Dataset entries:
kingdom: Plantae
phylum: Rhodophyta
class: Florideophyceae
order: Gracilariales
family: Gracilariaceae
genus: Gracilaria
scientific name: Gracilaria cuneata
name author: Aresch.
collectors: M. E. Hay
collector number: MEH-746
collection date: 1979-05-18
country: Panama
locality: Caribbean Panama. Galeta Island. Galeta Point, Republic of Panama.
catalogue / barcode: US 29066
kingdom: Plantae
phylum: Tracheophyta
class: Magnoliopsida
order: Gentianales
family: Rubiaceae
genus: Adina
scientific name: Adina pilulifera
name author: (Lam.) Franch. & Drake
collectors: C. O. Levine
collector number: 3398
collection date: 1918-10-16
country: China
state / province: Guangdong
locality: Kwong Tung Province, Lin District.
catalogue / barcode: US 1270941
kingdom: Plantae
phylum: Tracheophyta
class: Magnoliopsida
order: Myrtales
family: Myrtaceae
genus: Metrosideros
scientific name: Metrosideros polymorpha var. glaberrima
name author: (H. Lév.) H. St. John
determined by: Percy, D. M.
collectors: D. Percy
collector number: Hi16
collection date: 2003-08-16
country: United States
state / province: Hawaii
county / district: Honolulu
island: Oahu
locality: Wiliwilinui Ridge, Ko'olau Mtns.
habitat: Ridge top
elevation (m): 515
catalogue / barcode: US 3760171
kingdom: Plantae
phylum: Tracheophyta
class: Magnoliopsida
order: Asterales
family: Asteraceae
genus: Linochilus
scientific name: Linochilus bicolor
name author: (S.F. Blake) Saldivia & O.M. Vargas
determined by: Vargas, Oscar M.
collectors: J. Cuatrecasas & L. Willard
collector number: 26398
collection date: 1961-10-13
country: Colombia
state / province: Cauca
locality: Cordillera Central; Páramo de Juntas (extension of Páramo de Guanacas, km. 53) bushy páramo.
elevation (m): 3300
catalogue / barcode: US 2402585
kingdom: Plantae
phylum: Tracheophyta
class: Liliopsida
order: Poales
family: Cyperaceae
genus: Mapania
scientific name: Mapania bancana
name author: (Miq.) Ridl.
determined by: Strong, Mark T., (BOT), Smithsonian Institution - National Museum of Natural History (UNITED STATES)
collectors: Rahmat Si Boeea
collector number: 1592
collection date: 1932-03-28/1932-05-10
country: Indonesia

**WHAT IS NEEDED**
Copy out every line of all the items above word for word, with each field name and value unchanged.

**THE RESULT**
kingdom: Plantae
phylum: Rhodophyta
class: Florideophyceae
order: Gracilariales
family: Gracilariaceae
genus: Gracilaria
scientific name: Gracilaria cuneata
name author: Aresch.
collectors: M. E. Hay
collector number: MEH-746
collection date: 1979-05-18
country: Panama
locality: Caribbean Panama. Galeta Island. Galeta Point, Republic of Panama.
catalogue / barcode: US 29066
kingdom: Plantae
phylum: Tracheophyta
class: Magnoliopsida
order: Gentianales
family: Rubiaceae
genus: Adina
scientific name: Adina pilulifera
name author: (Lam.) Franch. & Drake
collectors: C. O. Levine
collector number: 3398
collection date: 1918-10-16
country: China
state / province: Guangdong
locality: Kwong Tung Province, Lin District.
catalogue / barcode: US 1270941
kingdom: Plantae
phylum: Tracheophyta
class: Magnoliopsida
order: Myrtales
family: Myrtaceae
genus: Metrosideros
scientific name: Metrosideros polymorpha var. glaberrima
name author: (H. Lév.) H. St. John
determined by: Percy, D. M.
collectors: D. Percy
collector number: Hi16
collection date: 2003-08-16
country: United States
state / province: Hawaii
county / district: Honolulu
island: Oahu
locality: Wiliwilinui Ridge, Ko'olau Mtns.
habitat: Ridge top
elevation (m): 515
catalogue / barcode: US 3760171
kingdom: Plantae
phylum: Tracheophyta
class: Magnoliopsida
order: Asterales
family: Asteraceae
genus: Linochilus
scientific name: Linochilus bicolor
name author: (S.F. Blake) Saldivia & O.M. Vargas
determined by: Vargas, Oscar M.
collectors: J. Cuatrecasas & L. Willard
collector number: 26398
collection date: 1961-10-13
country: Colombia
state / province: Cauca
locality: Cordillera Central; Páramo de Juntas (extension of Páramo de Guanacas, km. 53) bushy páramo.
elevation (m): 3300
catalogue / barcode: US 2402585
kingdom: Plantae
phylum: Tracheophyta
class: Liliopsida
order: Poales
family: Cyperaceae
genus: Mapania
scientific name: Mapania bancana
name author: (Miq.) Ridl.
determined by: Strong, Mark T., (BOT), Smithsonian Institution - National Museum of Natural History (UNITED STATES)
collectors: Rahmat Si Boeea
collector number: 1592
collection date: 1932-03-28/1932-05-10
country: Indonesia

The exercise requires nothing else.